Robert L. Taylor, 73, a former community affairs consultant on the staff of D.C. Mayor Walter E. Washington, died Tuesday at Providence Hospital. He had suffered from emphysema.

Mr. Taylor served as a special assistant to the mayor from 1968 unti his retirement in 1977. His responsibilities included liaison with civic and church groups and members of the black press.

He was born in Greenville, N.C., and grew up in Washington. He graduated from the old Miner Teachers College and also studied at Hampton Institute and Howard University. He taught English at Browne Junior High School here until joining the Army in World War II. He was commissioned a second lieutenant and was trained in military administration.

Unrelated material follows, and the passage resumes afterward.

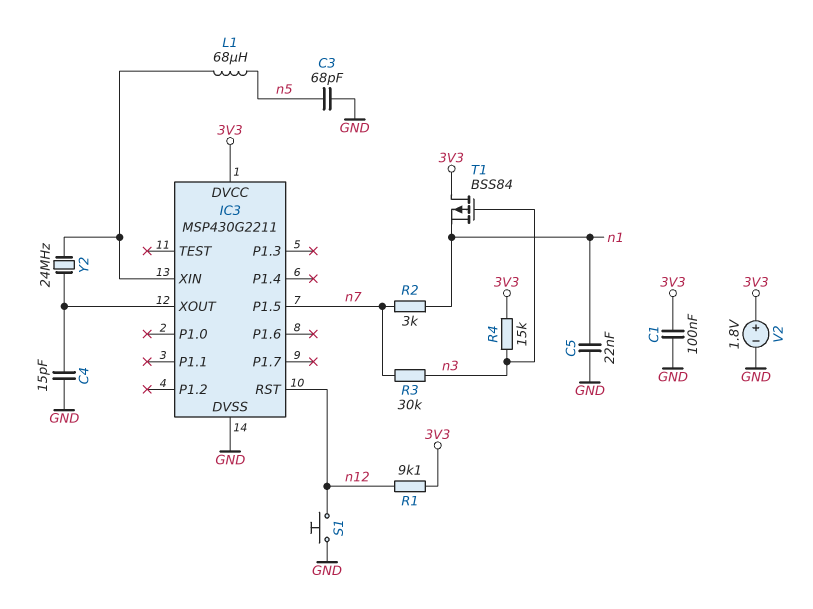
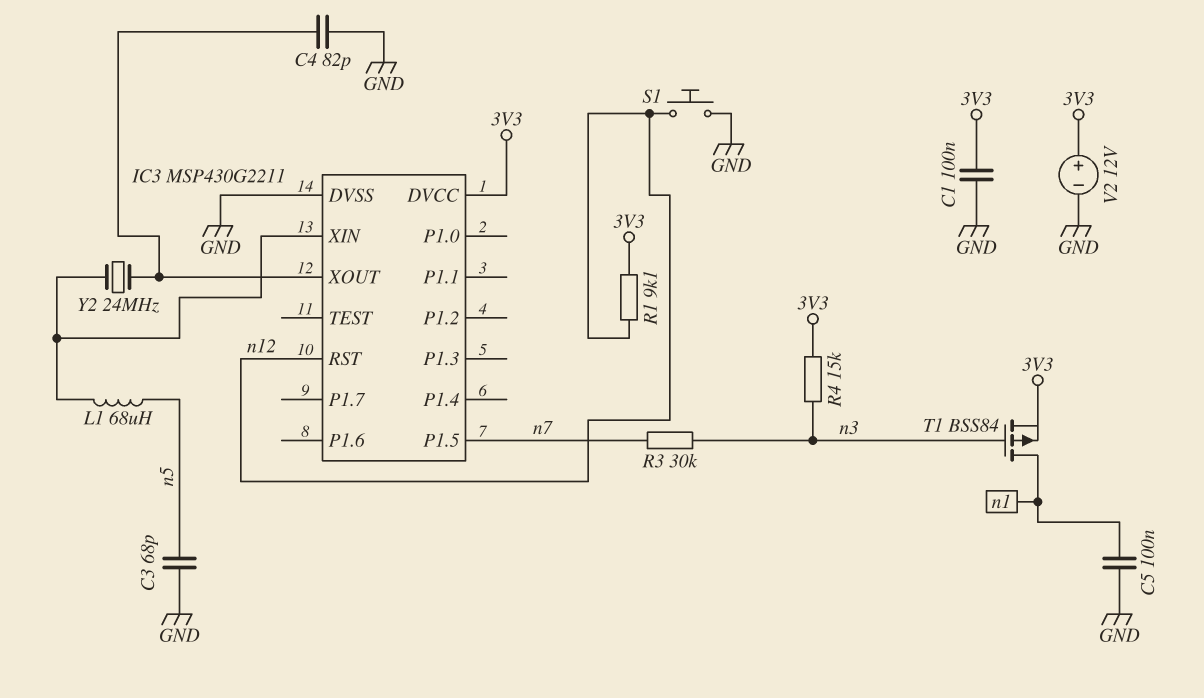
C4: 15pF (GND, IC3/XOUT) -> 82pF (GND, IC3/XOUT)
C5: 22nF (GND, n1) -> 100nF (GND, n1)
R2: 3k (n1, n7) -> none
T1: PMOS BSS84 (G n3, D 3V3, S n1) -> PMOS BSS84 (G n3, D n1, S 3V3)
V2: 1.8V (plus 3V3, minus GND) -> 12V (plus 3V3, minus GND)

After the war, Mr. Taylor was a reporter and then managing editor of the Washington edition of the Pittsburg Courier. He also worked as a public relations assistant for the old Community Chest.

He was an associate director of the Job Development Project of the Washington Urban League, which worked to persuade businesses to integrate their managerial and sales staffs. Mr. Taylor also worked for the United Planning Agency and for the National Park Service, where the helped start the "Summer in the Parks" program, before joining the mayor's staff.

Mr. Taylor was a founder and past president of the East Hills Civic Association and a former member of the boards of the First Baptist Church and the D.C. chapter of the NAACP. He also was a charter member of the Oldest Inhabitants of D.C. and of the Frontiersmen, a local service organization, historian of the D.C. Federation of Civic Associations, and the author of a history of the D.C. Federation of Civic Associations.

Survivors include his wife, Violet, of the home in Washington, a daughter, Penelope E. Taylor, of Washington, and two brothers, the Rev. Julian A. Taylor, of New Haven, Conn., and Percy E. Taylor, of New York City.